### What the task asks
Scan the entries for the word "wall", and copy every line where it appears.

### The data
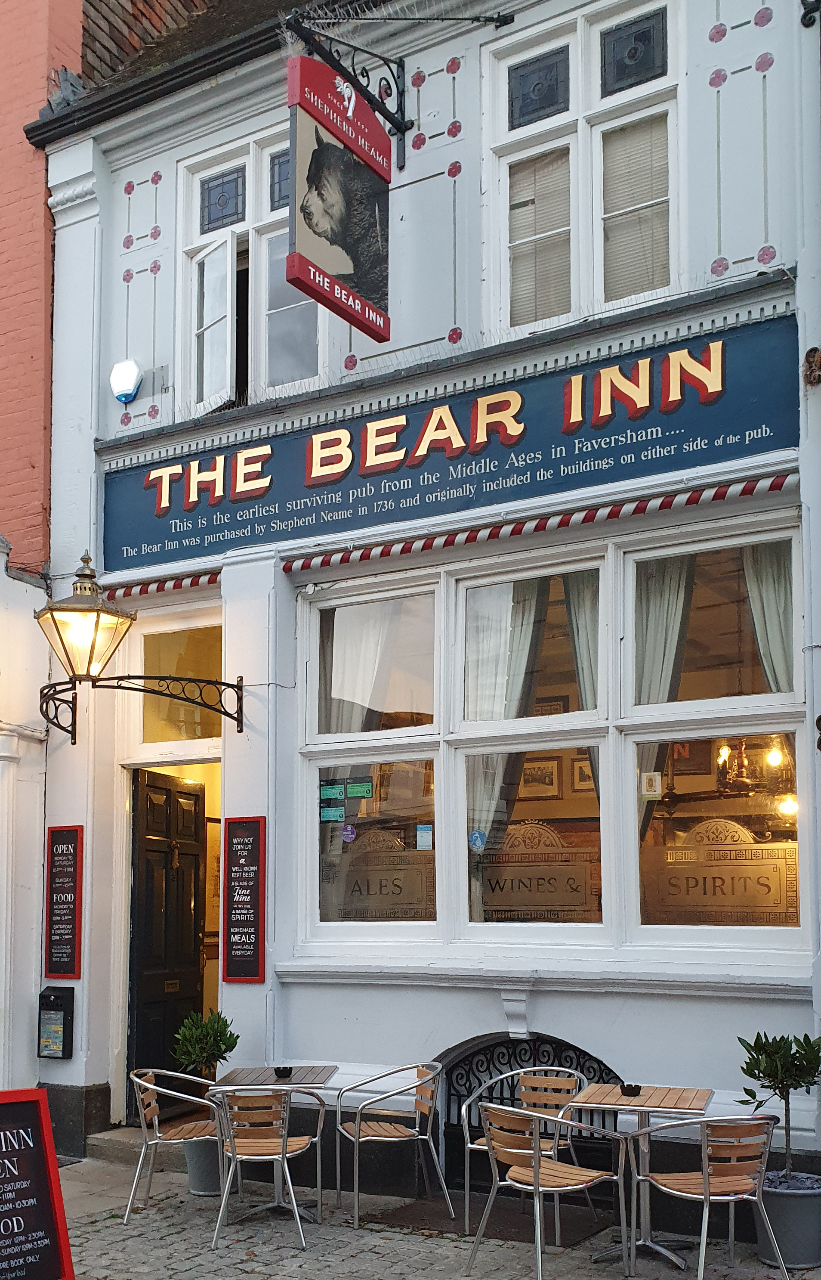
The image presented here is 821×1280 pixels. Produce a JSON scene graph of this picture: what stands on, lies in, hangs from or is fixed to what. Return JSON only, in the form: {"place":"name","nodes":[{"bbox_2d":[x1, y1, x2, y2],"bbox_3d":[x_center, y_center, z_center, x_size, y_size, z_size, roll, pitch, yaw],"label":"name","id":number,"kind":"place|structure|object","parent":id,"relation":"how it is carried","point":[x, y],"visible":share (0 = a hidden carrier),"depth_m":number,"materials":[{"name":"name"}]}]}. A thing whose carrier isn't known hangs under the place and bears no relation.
{"place":"outdoors","nodes":[
{"label":"outdoors","id":0,"kind":"place"},
{"bbox_2d":[0,0,86,1118],"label":"brick building","id":1,"kind":"structure","parent":0,"point":[42,320],"depth_m":8.88,"materials":[{"name":"red brick"}]},
{"bbox_2d":[78,0,220,86],"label":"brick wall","id":2,"kind":"structure","parent":0,"point":[108,23],"depth_m":9.84,"materials":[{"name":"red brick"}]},
{"bbox_2d":[11,1147,820,1279],"label":"cobblestone pavement","id":3,"kind":"structure","parent":0,"point":[252,1276],"materials":[{"name":"grey stone"}]},
{"bbox_2d":[0,1086,74,1279],"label":"sandwich board","id":4,"kind":"object","parent":3,"relation":"on","point":[38,1276],"visible":0.99,"depth_m":5.40,"materials":[{"name":"black wood"}]},
{"bbox_2d":[84,1125,183,1170],"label":"doorstep","id":5,"kind":"structure","parent":3,"relation":"on","point":[118,1137],"materials":[{"name":"grey stone"}]},
{"bbox_2d":[127,1068,226,1218],"bbox_3d":[-1.285,2.295,6.986,0.567,0.780,0.579,-1,-6,3],"label":"chair","id":6,"kind":"object","parent":3,"relation":"on","point":[150,1086],"visible":0.84,"depth_m":6.85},
{"bbox_2d":[183,1134,223,1195],"bbox_3d":[-1.144,2.545,7.302,0.350,0.326,0.349,-4,-7,32],"label":"plant pot","id":7,"kind":"object","parent":3,"relation":"on","point":[204,1179],"visible":0.58,"depth_m":7.16,"materials":[{"name":"grey"}]},
{"bbox_2d":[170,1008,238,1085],"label":"potted plant","id":8,"kind":"object","parent":7,"relation":"in","point":[213,1029],"visible":0.8,"depth_m":7.24,"materials":[{"name":"green plant"}]},
{"bbox_2d":[209,1084,325,1247],"bbox_3d":[-0.730,2.230,6.503,0.559,0.808,0.586,0,-6,0],"label":"chair","id":9,"kind":"object","parent":3,"relation":"on","point":[282,1155],"visible":0.99,"depth_m":6.35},
{"bbox_2d":[207,1064,336,1224],"bbox_3d":[-0.735,2.313,6.875,0.685,0.748,0.701,-1,-6,5],"label":"table","id":10,"kind":"object","parent":3,"relation":"on","point":[252,1076],"visible":0.77,"depth_m":6.85,"materials":[{"name":"grey"}]},
{"bbox_2d":[273,1065,292,1077],"bbox_3d":[-0.689,1.904,6.879,0.109,0.059,0.109,-4,-7,32],"label":"ashtray","id":11,"kind":"object","parent":10,"relation":"on","point":[284,1071],"visible":0.99,"depth_m":6.85,"materials":[{"name":"black metal"}]},
{"bbox_2d":[334,1058,449,1225],"bbox_3d":[-0.102,2.254,6.872,0.576,0.802,0.585,1,-6,-16],"label":"chair","id":12,"kind":"object","parent":3,"relation":"on","point":[431,1140],"visible":1,"depth_m":6.75,"materials":[{"name":"metal"}]},
{"bbox_2d":[370,1191,608,1247],"bbox_3d":[0.454,2.637,6.718,1.047,0.021,0.787,-4,-7,32],"label":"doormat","id":13,"kind":"object","parent":3,"relation":"on","point":[502,1229],"visible":0.74,"depth_m":6.64,"materials":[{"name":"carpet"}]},
{"bbox_2d":[458,1069,585,1234],"bbox_3d":[0.603,2.227,6.561,0.583,0.794,0.574,-4,-7,32],"label":"chair","id":14,"kind":"object","parent":3,"relation":"on","point":[482,1147],"visible":0.69,"depth_m":6.64,"materials":[{"name":"metal"}]},
{"bbox_2d":[468,1096,630,1279],"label":"chair","id":15,"kind":"object","parent":3,"relation":"on","point":[536,1167],"visible":1,"depth_m":5.75,"materials":[{"name":"metal"}]},
{"bbox_2d":[570,1083,719,1269],"bbox_3d":[1.128,2.182,6.019,0.681,0.762,0.684,-4,-7,32],"label":"table","id":16,"kind":"object","parent":3,"relation":"on","point":[649,1098],"visible":0.88,"depth_m":5.99,"materials":[{"name":"brown wood"}]},
{"bbox_2d":[620,1082,642,1096],"bbox_3d":[1.075,1.782,6.121,0.110,0.057,0.109,-4,-7,32],"label":"ashtray","id":17,"kind":"object","parent":16,"relation":"on","point":[629,1088],"visible":0.98,"depth_m":6.09,"materials":[{"name":"black"}]},
{"bbox_2d":[626,1112,790,1279],"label":"chair","id":18,"kind":"object","parent":3,"relation":"on","point":[705,1187],"visible":0.99,"depth_m":5.49,"materials":[{"name":"metal"}]},
{"bbox_2d":[756,1174,820,1268],"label":"plant pot","id":19,"kind":"object","parent":3,"relation":"on","point":[800,1214],"visible":0.72,"depth_m":5.79,"materials":[{"name":"grey plastic"}]},
{"bbox_2d":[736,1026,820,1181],"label":"potted plant","id":20,"kind":"object","parent":19,"relation":"in","point":[756,1066],"visible":0.91,"depth_m":5.81,"materials":[{"name":"green plant"}]},
{"bbox_2d":[24,0,820,1214],"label":"building","id":21,"kind":"structure","parent":0,"point":[609,1049],"depth_m":7.74,"materials":[{"name":"paint"}]},
{"bbox_2d":[37,986,74,1059],"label":"cigarette bin","id":22,"kind":"object","parent":21,"relation":"attached to","point":[52,1002],"visible":0.98,"depth_m":8.40,"materials":[{"name":"black metal"}]},
{"bbox_2d":[43,824,83,978],"bbox_3d":[-2.314,1.202,8.443,0.331,1.016,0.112,-4,-7,32],"label":"menu board","id":23,"kind":"object","parent":21,"relation":"attached to","point":[69,969],"visible":0.98,"depth_m":8.43,"materials":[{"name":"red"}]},
{"bbox_2d":[109,359,142,402],"bbox_3d":[-1.937,-2.321,8.604,0.260,0.302,0.184,-4,-7,32],"label":"alarm light","id":24,"kind":"object","parent":21,"relation":"attached to","point":[130,386],"visible":0.99,"depth_m":8.53,"materials":[{"name":"white plastic"}]},
{"bbox_2d":[31,549,248,741],"bbox_3d":[-1.668,-0.452,7.777,0.725,1.214,1.334,-4,-7,32],"label":"wall lantern","id":25,"kind":"object","parent":21,"relation":"attached to","point":[96,626],"visible":0.97,"depth_m":7.56,"materials":[{"name":"metal"}]},
{"bbox_2d":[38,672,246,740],"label":"lantern bracket","id":26,"kind":"object","parent":21,"relation":"attached to","point":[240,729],"visible":0.96,"depth_m":7.99,"materials":[{"name":"black metal"}]},
{"bbox_2d":[104,569,221,600],"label":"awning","id":27,"kind":"object","parent":21,"relation":"attached to","point":[209,581],"visible":0.56,"depth_m":8.43,"materials":[{"name":"red"}]},
{"bbox_2d":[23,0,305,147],"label":"gutter","id":28,"kind":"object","parent":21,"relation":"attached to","point":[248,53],"visible":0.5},
{"bbox_2d":[128,765,207,1112],"bbox_3d":[-1.662,1.667,8.844,0.171,2.551,1.045,-2,-6,18],"label":"door","id":29,"kind":"structure","parent":21,"relation":"in","point":[191,937],"depth_m":8.75,"materials":[{"name":"wood"}]},
{"bbox_2d":[134,611,224,749],"bbox_3d":[-1.526,-0.241,8.684,0.869,0.941,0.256,-4,-7,32],"label":"transom window","id":30,"kind":"structure","parent":21,"relation":"in","point":[145,739],"depth_m":8.70,"materials":[{"name":"glass"}]},
{"bbox_2d":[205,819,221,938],"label":"picture frame","id":31,"kind":"object","parent":21,"relation":"attached to","point":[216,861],"visible":0.39,"depth_m":9.16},
{"bbox_2d":[220,815,267,982],"bbox_3d":[-1.018,1.088,7.796,0.355,1.014,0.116,-4,-7,32],"label":"menu board","id":32,"kind":"object","parent":21,"relation":"attached to","point":[238,843],"visible":0.99,"depth_m":7.78,"materials":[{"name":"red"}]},
{"bbox_2d":[179,120,320,414],"bbox_3d":[-1.002,-2.967,8.475,1.303,2.176,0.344,-4,-7,32],"label":"upper window","id":33,"kind":"structure","parent":21,"relation":"in","point":[252,199],"depth_m":8.51,"materials":[{"name":"white paint"}]},
{"bbox_2d":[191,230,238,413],"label":"window sash","id":34,"kind":"object","parent":33,"relation":"attached to","point":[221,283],"visible":0.87,"depth_m":8.33,"materials":[{"name":"white paint"}]},
{"bbox_2d":[281,4,514,166],"bbox_3d":[-0.081,-3.947,7.506,0.646,1.076,1.754,-4,-7,32],"label":"sign bracket","id":35,"kind":"object","parent":21,"relation":"attached to","point":[504,23],"visible":0.92,"depth_m":7.57,"materials":[{"name":"black metal"}]},
{"bbox_2d":[286,49,393,342],"bbox_3d":[-0.352,-2.907,6.806,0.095,1.409,1.026,-4,-7,32],"label":"hanging sign","id":36,"kind":"object","parent":35,"relation":"hanging from","point":[323,228],"visible":0.99,"depth_m":6.71,"materials":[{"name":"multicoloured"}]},
{"bbox_2d":[104,308,802,576],"bbox_3d":[-0.074,-1.634,7.678,5.236,0.796,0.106,-4,-7,32],"label":"shop sign","id":37,"kind":"object","parent":21,"relation":"attached to","point":[133,547],"visible":0.91,"depth_m":7.30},
{"bbox_2d":[442,1035,619,1197],"bbox_3d":[0.670,2.218,7.157,1.287,0.934,0.136,-4,-7,32],"label":"basement window","id":38,"kind":"structure","parent":21,"relation":"in","point":[470,1088],"depth_m":7.23,"materials":[{"name":"black metal"}]},
{"bbox_2d":[282,469,800,573],"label":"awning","id":39,"kind":"object","parent":21,"relation":"attached to","point":[343,559],"visible":0.95,"depth_m":7.01,"materials":[{"name":"red"}]},
{"bbox_2d":[293,504,810,954],"bbox_3d":[0.657,0.146,7.120,3.184,2.395,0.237,-4,-7,32],"label":"lower window","id":40,"kind":"structure","parent":21,"relation":"in","point":[463,888],"depth_m":7.05,"materials":[{"name":"glass"}]},
{"bbox_2d":[319,801,345,822],"bbox_3d":[-0.472,0.561,7.733,0.181,0.146,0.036,-4,-7,32],"label":"sticker","id":41,"kind":"object","parent":40,"relation":"attached to","point":[333,811],"visible":0.98,"depth_m":7.74,"materials":[{"name":"green paper"}]},
{"bbox_2d":[319,781,345,804],"bbox_3d":[-0.470,0.435,7.700,0.221,0.138,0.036,-3,-6,26],"label":"sticker","id":42,"kind":"object","parent":40,"relation":"attached to","point":[336,791],"visible":0.98,"depth_m":7.70,"materials":[{"name":"green paper"}]},
{"bbox_2d":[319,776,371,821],"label":"sticker","id":43,"kind":"object","parent":40,"relation":"attached to","point":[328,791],"visible":0.97,"depth_m":7.71,"materials":[{"name":"green paper"}]},
{"bbox_2d":[340,822,356,842],"bbox_3d":[-0.376,0.681,7.747,0.130,0.133,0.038,-4,-7,32],"label":"sticker","id":44,"kind":"object","parent":40,"relation":"attached to","point":[348,834],"visible":0.98,"depth_m":7.74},
{"bbox_2d":[347,777,373,799],"bbox_3d":[-0.293,0.401,7.506,0.214,0.142,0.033,-4,-7,32],"label":"sticker","id":45,"kind":"object","parent":40,"relation":"attached to","point":[350,791],"visible":0.98,"depth_m":7.50,"materials":[{"name":"green paper"}]},
{"bbox_2d":[323,599,399,736],"bbox_3d":[-0.317,0.112,7.952,0.646,2.025,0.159,-4,-7,32],"label":"curtain","id":46,"kind":"object","parent":40,"relation":"hanging from","point":[341,668],"visible":0.35,"depth_m":7.97,"materials":[{"name":"white fabric"}]},
{"bbox_2d":[325,829,435,920],"bbox_3d":[-0.183,0.941,7.681,0.780,0.546,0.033,-4,-7,32],"label":"window sign","id":47,"kind":"object","parent":40,"relation":"attached to","point":[360,891],"visible":0.92,"depth_m":7.66,"materials":[{"name":"glass"}]},
{"bbox_2d":[415,823,433,850],"bbox_3d":[0.089,0.665,7.233,0.123,0.155,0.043,-4,-7,32],"label":"sticker","id":48,"kind":"object","parent":40,"relation":"attached to","point":[421,829],"visible":0.97,"depth_m":7.23,"materials":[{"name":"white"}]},
{"bbox_2d":[468,829,487,851],"bbox_3d":[0.389,0.669,7.137,0.120,0.135,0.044,-4,-7,32],"label":"sticker","id":49,"kind":"object","parent":40,"relation":"attached to","point":[480,838],"visible":0.99,"depth_m":7.13,"materials":[{"name":"blue"}]},
{"bbox_2d":[464,580,547,919],"bbox_3d":[0.515,0.132,7.424,0.640,2.058,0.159,-4,-7,32],"label":"curtain","id":50,"kind":"object","parent":40,"relation":"in","point":[480,848],"visible":0.39,"depth_m":7.44,"materials":[{"name":"white fabric"}]},
{"bbox_2d":[475,821,600,922],"bbox_3d":[0.719,0.875,7.256,0.838,0.580,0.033,-4,-7,32],"label":"window sign","id":51,"kind":"object","parent":40,"relation":"attached to","point":[524,908],"visible":0.89,"depth_m":7.23,"materials":[{"name":"glass"}]},
{"bbox_2d":[518,755,561,796],"bbox_3d":[0.832,0.354,8.103,0.316,0.266,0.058,-4,-7,32],"label":"framed picture","id":52,"kind":"object","parent":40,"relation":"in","point":[548,774],"visible":0.94,"depth_m":8.09},
{"bbox_2d":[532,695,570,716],"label":"picture frame","id":53,"kind":"object","parent":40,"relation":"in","point":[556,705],"visible":0.43,"depth_m":7.48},
{"bbox_2d":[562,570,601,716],"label":"curtain","id":54,"kind":"object","parent":40,"relation":"hanging from","point":[583,633],"visible":0.28,"depth_m":7.09,"materials":[{"name":"fabric"}]},
{"bbox_2d":[570,755,596,792],"bbox_3d":[1.163,0.345,8.059,0.261,0.245,0.058,-4,-7,32],"label":"picture frame","id":55,"kind":"object","parent":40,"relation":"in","point":[580,779],"visible":0.68,"depth_m":8.08,"materials":[{"name":"brown wood"}]},
{"bbox_2d":[641,770,663,797],"bbox_3d":[1.285,0.330,6.658,0.124,0.147,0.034,-4,-7,32],"label":"sticker","id":56,"kind":"object","parent":40,"relation":"attached to","point":[656,777],"visible":0.98,"depth_m":6.65,"materials":[{"name":"white"}]},
{"bbox_2d":[634,555,695,837],"bbox_3d":[1.374,-0.104,7.010,0.462,1.812,0.143,-4,-7,32],"label":"curtain","id":57,"kind":"object","parent":40,"relation":"in","point":[666,601],"visible":0.35,"depth_m":7.01,"materials":[{"name":"fabric"}]},
{"bbox_2d":[642,817,796,929],"bbox_3d":[1.643,0.815,6.701,0.882,0.580,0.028,-4,-7,32],"label":"window sign","id":58,"kind":"object","parent":40,"relation":"attached to","point":[785,912],"visible":0.91,"depth_m":6.69,"materials":[{"name":"glass"}]},
{"bbox_2d":[741,539,794,695],"bbox_3d":[1.951,-0.100,6.686,0.463,2.115,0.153,-4,-7,32],"label":"curtain","id":59,"kind":"object","parent":40,"relation":"hanging from","point":[771,628],"visible":0.29,"depth_m":6.73,"materials":[{"name":"white fabric"}]},
{"bbox_2d":[487,0,681,336],"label":"upper window","id":60,"kind":"structure","parent":21,"relation":"in","point":[595,107],"depth_m":7.24,"materials":[{"name":"white glass"}]},
{"bbox_2d":[507,143,572,330],"bbox_3d":[0.774,-2.846,7.408,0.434,1.164,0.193,-4,-7,32],"label":"window blind","id":61,"kind":"object","parent":60,"relation":"attached to","point":[519,176],"visible":0.45,"depth_m":7.38,"materials":[{"name":"beige"}]},
{"bbox_2d":[599,109,671,304],"bbox_3d":[1.274,-2.901,7.069,0.457,1.109,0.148,-4,-7,32],"label":"window blind","id":62,"kind":"object","parent":60,"relation":"attached to","point":[622,159],"visible":0.45,"depth_m":7.05,"materials":[{"name":"beige"}]},
{"bbox_2d":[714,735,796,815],"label":"chandelier","id":63,"kind":"object","parent":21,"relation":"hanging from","point":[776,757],"visible":0.64,"depth_m":7.83,"materials":[{"name":"gold metal"}]},
{"bbox_2d":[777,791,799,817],"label":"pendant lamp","id":64,"kind":"object","parent":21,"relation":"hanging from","point":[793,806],"visible":0.52,"depth_m":7.81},
{"bbox_2d":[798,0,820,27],"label":"bracket","id":65,"kind":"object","parent":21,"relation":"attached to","point":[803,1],"visible":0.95,"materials":[{"name":"black metal"}]},
{"bbox_2d":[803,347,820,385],"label":"wall ornament","id":66,"kind":"object","parent":21,"relation":"attached to","point":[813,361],"visible":0.97,"depth_m":6.32,"materials":[{"name":"brown metal"}]}
]}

### Exercise answer
{"bbox_2d":[78,0,220,86],"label":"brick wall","id":2,"kind":"structure","parent":0,"point":[108,23],"depth_m":9.84,"materials":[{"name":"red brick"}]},
{"bbox_2d":[31,549,248,741],"bbox_3d":[-1.668,-0.452,7.777,0.725,1.214,1.334,-4,-7,32],"label":"wall lantern","id":25,"kind":"object","parent":21,"relation":"attached to","point":[96,626],"visible":0.97,"depth_m":7.56,"materials":[{"name":"metal"}]},
{"bbox_2d":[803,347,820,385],"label":"wall ornament","id":66,"kind":"object","parent":21,"relation":"attached to","point":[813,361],"visible":0.97,"depth_m":6.32,"materials":[{"name":"brown metal"}]}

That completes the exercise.